Tullow Oil ‘can still make money’ if oil prices fall more than 25%

Chief financial officer sees oil prices strengthening further in short term as demand grows

Tullow Oil chief financial officer Les Wood said the company had worked in recent years to restructure its balance sheet and lower debt, and “can now focus on getting back to growth”. Photograph: Andrey Rudakov/Bloomberg
Tullow Oil chief financial officer Les Wood said the company had worked in recent years to restructure its balance sheet and lower debt, and “can now focus on getting back to growth”. Photograph: Andrey Rudakov/Bloomberg

Tullow Oil's chief financial officer, Les Wood, has signalled that the company could still make money even in the unlikely scenario of oil prices falling by more than 25 per cent.

Speaking in an interview with Bloomberg TV on Thursday, Mr Wood said Tullow is “fit and we work” even if oil was trading at $50 a barrel. That’s 27 per cent below where West Texas Intermediate oil futures, a key benchmark, were trading as the executive spoke, at $68.8 a barrel.

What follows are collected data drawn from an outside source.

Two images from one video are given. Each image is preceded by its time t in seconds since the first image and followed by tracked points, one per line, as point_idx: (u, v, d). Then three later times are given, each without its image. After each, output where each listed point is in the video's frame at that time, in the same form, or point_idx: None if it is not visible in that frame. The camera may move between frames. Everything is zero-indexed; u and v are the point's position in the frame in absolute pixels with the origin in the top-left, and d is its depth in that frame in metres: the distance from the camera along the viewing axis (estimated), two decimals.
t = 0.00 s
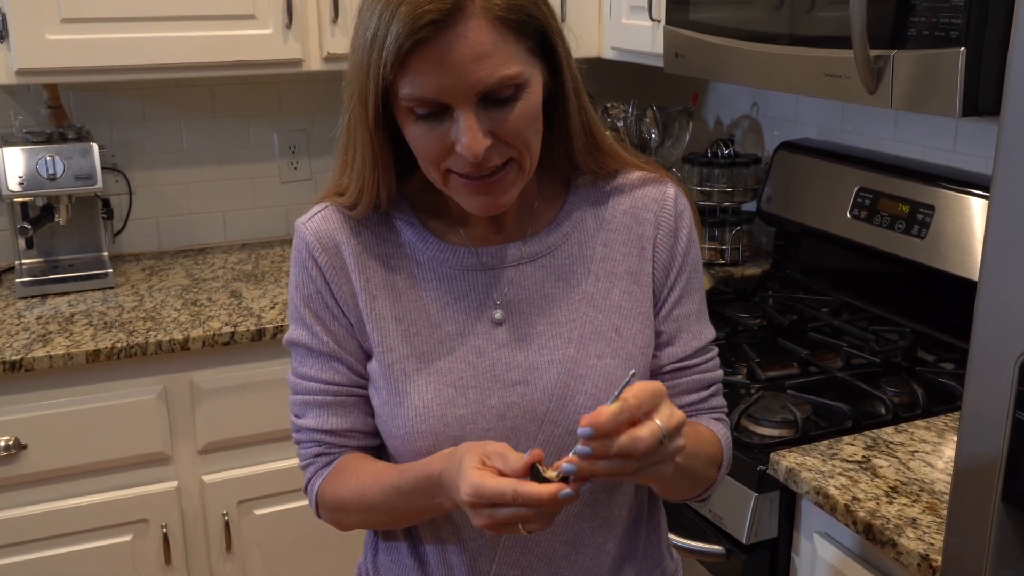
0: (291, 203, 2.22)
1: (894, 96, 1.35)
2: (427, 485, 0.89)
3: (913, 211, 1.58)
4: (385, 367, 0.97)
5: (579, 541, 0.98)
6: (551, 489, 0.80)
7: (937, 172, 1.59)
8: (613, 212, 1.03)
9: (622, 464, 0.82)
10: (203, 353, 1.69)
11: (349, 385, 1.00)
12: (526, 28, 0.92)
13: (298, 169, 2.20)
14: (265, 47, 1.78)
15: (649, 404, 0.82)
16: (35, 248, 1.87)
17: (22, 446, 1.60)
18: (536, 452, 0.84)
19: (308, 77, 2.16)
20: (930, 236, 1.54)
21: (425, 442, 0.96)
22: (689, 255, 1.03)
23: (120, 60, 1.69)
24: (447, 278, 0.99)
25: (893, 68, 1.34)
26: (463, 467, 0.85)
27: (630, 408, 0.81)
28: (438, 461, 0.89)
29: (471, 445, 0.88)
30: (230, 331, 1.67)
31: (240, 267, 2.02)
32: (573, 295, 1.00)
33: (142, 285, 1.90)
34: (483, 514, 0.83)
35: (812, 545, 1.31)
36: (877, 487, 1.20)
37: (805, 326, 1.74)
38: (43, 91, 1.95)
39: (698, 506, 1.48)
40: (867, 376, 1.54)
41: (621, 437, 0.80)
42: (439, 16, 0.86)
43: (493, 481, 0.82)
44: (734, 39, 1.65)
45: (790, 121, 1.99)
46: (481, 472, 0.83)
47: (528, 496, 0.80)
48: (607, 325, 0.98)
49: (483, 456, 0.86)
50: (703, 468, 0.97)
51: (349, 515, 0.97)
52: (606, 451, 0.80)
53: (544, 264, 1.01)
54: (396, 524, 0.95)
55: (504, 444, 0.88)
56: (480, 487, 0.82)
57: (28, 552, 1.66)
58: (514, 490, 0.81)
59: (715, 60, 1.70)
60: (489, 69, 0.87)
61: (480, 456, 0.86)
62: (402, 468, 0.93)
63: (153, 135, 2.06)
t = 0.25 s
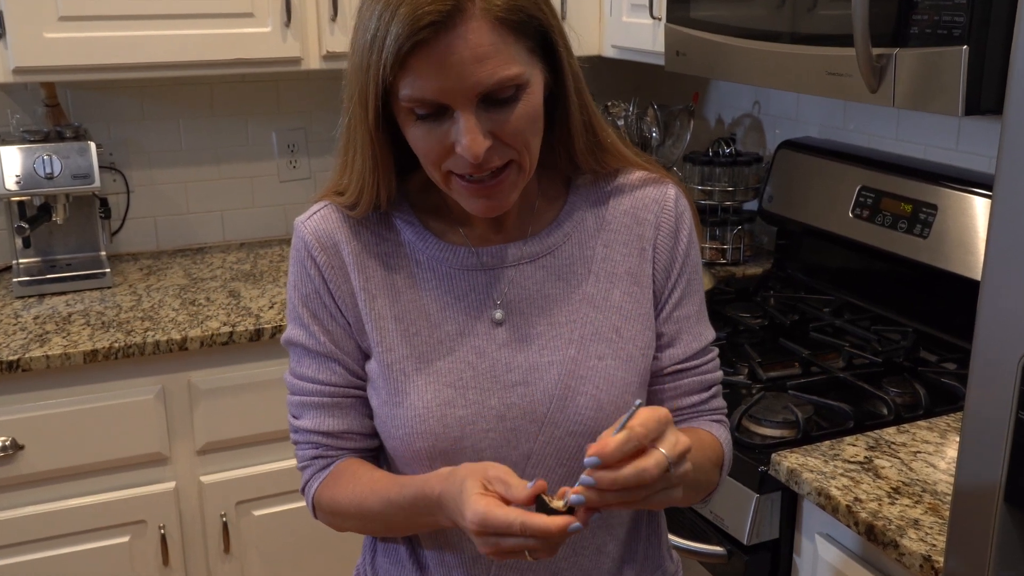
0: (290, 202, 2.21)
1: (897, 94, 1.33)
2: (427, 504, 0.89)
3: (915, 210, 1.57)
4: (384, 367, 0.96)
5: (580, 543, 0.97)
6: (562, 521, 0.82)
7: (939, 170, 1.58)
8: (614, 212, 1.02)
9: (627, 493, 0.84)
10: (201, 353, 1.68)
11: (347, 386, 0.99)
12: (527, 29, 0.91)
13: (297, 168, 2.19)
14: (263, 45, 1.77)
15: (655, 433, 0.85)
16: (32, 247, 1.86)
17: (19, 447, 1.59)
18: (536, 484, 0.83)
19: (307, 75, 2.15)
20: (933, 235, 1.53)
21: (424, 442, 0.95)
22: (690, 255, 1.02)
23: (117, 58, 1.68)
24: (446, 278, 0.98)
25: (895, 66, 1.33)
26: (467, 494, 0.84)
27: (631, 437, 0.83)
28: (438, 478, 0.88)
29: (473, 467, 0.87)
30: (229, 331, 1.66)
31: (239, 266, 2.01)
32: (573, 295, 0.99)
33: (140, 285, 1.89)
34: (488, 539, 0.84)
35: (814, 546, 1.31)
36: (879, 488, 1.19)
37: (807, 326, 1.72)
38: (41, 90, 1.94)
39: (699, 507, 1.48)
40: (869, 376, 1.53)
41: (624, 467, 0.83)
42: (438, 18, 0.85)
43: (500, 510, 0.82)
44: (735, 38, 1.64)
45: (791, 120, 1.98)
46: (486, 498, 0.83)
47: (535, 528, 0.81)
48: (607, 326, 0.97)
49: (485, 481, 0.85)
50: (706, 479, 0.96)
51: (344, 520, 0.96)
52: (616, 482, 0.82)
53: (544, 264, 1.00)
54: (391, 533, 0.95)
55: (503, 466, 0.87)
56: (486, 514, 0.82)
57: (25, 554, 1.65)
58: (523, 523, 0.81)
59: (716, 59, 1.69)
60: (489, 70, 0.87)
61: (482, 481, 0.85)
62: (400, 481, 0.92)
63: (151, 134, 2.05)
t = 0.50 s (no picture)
0: (289, 201, 2.20)
1: (899, 93, 1.32)
2: (429, 508, 0.88)
3: (917, 210, 1.56)
4: (383, 366, 0.95)
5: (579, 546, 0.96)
6: (563, 545, 0.79)
7: (941, 170, 1.57)
8: (614, 213, 1.01)
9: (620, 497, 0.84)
10: (199, 354, 1.67)
11: (347, 386, 0.98)
12: (527, 27, 0.90)
13: (295, 167, 2.18)
14: (262, 44, 1.76)
15: (635, 428, 0.84)
16: (29, 247, 1.85)
17: (16, 447, 1.58)
18: (529, 509, 0.80)
19: (306, 74, 2.14)
20: (935, 235, 1.52)
21: (424, 443, 0.94)
22: (690, 257, 1.02)
23: (114, 57, 1.68)
24: (445, 278, 0.97)
25: (897, 65, 1.32)
26: (473, 500, 0.84)
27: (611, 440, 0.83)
28: (447, 485, 0.87)
29: (479, 473, 0.87)
30: (227, 331, 1.66)
31: (237, 266, 2.00)
32: (573, 296, 0.98)
33: (138, 285, 1.88)
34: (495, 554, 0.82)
35: (815, 548, 1.30)
36: (881, 489, 1.18)
37: (808, 326, 1.72)
38: (38, 88, 1.93)
39: (700, 508, 1.47)
40: (871, 377, 1.52)
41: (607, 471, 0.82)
42: (437, 12, 0.84)
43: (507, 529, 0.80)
44: (736, 36, 1.63)
45: (793, 119, 1.97)
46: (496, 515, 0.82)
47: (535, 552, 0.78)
48: (608, 327, 0.97)
49: (489, 488, 0.85)
50: (703, 484, 0.96)
51: (346, 525, 0.95)
52: (605, 485, 0.82)
53: (544, 266, 0.99)
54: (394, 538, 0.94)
55: (507, 471, 0.87)
56: (494, 536, 0.80)
57: (21, 556, 1.64)
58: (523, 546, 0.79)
59: (717, 58, 1.68)
60: (487, 66, 0.86)
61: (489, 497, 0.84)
62: (406, 487, 0.91)
63: (149, 133, 2.04)
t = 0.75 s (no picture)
0: (287, 201, 2.19)
1: (902, 92, 1.32)
2: (444, 495, 0.87)
3: (920, 209, 1.55)
4: (386, 365, 0.94)
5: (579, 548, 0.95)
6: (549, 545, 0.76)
7: (943, 168, 1.56)
8: (614, 212, 1.00)
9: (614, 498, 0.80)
10: (197, 354, 1.66)
11: (359, 381, 0.96)
12: (521, 25, 0.89)
13: (294, 166, 2.17)
14: (260, 42, 1.75)
15: (632, 432, 0.81)
16: (26, 246, 1.84)
17: (13, 448, 1.57)
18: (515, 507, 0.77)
19: (304, 72, 2.13)
20: (938, 234, 1.51)
21: (429, 442, 0.93)
22: (690, 257, 1.01)
23: (112, 55, 1.67)
24: (446, 277, 0.97)
25: (899, 63, 1.31)
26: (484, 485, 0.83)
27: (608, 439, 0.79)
28: (471, 471, 0.86)
29: (497, 454, 0.85)
30: (225, 331, 1.65)
31: (235, 265, 1.99)
32: (573, 294, 0.97)
33: (136, 284, 1.87)
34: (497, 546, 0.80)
35: (817, 549, 1.29)
36: (883, 490, 1.17)
37: (810, 326, 1.71)
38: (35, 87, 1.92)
39: (701, 509, 1.46)
40: (873, 377, 1.51)
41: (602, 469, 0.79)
42: (428, 11, 0.83)
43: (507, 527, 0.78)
44: (737, 34, 1.62)
45: (794, 118, 1.96)
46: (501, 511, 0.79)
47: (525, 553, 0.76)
48: (609, 326, 0.96)
49: (496, 475, 0.83)
50: (695, 489, 0.95)
51: (372, 525, 0.93)
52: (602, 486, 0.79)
53: (544, 264, 0.98)
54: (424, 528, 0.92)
55: (518, 450, 0.85)
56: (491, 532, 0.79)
57: (18, 557, 1.63)
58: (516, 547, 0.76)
59: (717, 56, 1.67)
60: (480, 64, 0.85)
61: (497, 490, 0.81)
62: (427, 473, 0.90)
63: (147, 132, 2.04)
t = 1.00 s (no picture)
0: (286, 200, 2.18)
1: (903, 92, 1.31)
2: (449, 485, 0.86)
3: (922, 209, 1.54)
4: (387, 362, 0.93)
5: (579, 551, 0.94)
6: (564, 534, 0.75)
7: (945, 168, 1.55)
8: (614, 210, 0.99)
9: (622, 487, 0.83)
10: (195, 354, 1.65)
11: (360, 378, 0.95)
12: (521, 17, 0.88)
13: (293, 165, 2.16)
14: (258, 41, 1.75)
15: (645, 419, 0.82)
16: (23, 246, 1.83)
17: (9, 449, 1.56)
18: (525, 504, 0.75)
19: (303, 71, 2.12)
20: (940, 234, 1.50)
21: (431, 439, 0.92)
22: (691, 255, 1.00)
23: (109, 54, 1.66)
24: (445, 275, 0.96)
25: (901, 62, 1.30)
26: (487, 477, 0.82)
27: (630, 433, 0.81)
28: (472, 456, 0.85)
29: (495, 439, 0.84)
30: (223, 331, 1.64)
31: (234, 265, 1.98)
32: (573, 293, 0.96)
33: (133, 285, 1.86)
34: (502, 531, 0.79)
35: (819, 551, 1.28)
36: (885, 492, 1.16)
37: (812, 326, 1.70)
38: (32, 86, 1.91)
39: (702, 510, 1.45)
40: (875, 378, 1.50)
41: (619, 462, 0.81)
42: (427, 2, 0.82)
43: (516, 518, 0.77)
44: (738, 33, 1.61)
45: (795, 117, 1.95)
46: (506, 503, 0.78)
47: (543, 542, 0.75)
48: (610, 324, 0.95)
49: (497, 467, 0.81)
50: (701, 484, 0.94)
51: (374, 521, 0.92)
52: (611, 474, 0.80)
53: (545, 263, 0.97)
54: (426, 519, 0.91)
55: (517, 437, 0.83)
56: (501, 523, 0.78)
57: (15, 559, 1.63)
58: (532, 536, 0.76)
59: (718, 55, 1.66)
60: (479, 56, 0.84)
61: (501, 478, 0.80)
62: (427, 462, 0.89)
63: (145, 131, 2.03)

While oil prices have surged by more than a third in the past 12 months, Mr Wood said he saw them strengthening further in the short term as demand continued to grow, while there are supply concerns in Iran and Venezuela.

“Put those two things together and that’s why we see the price being underpinned,” Mr Wood said in the interview, adding that Tullow, which is focused on exploration in Africa, had worked in recent years to restructure its balance sheet and lower debt, and “can now focus on getting back to growth”.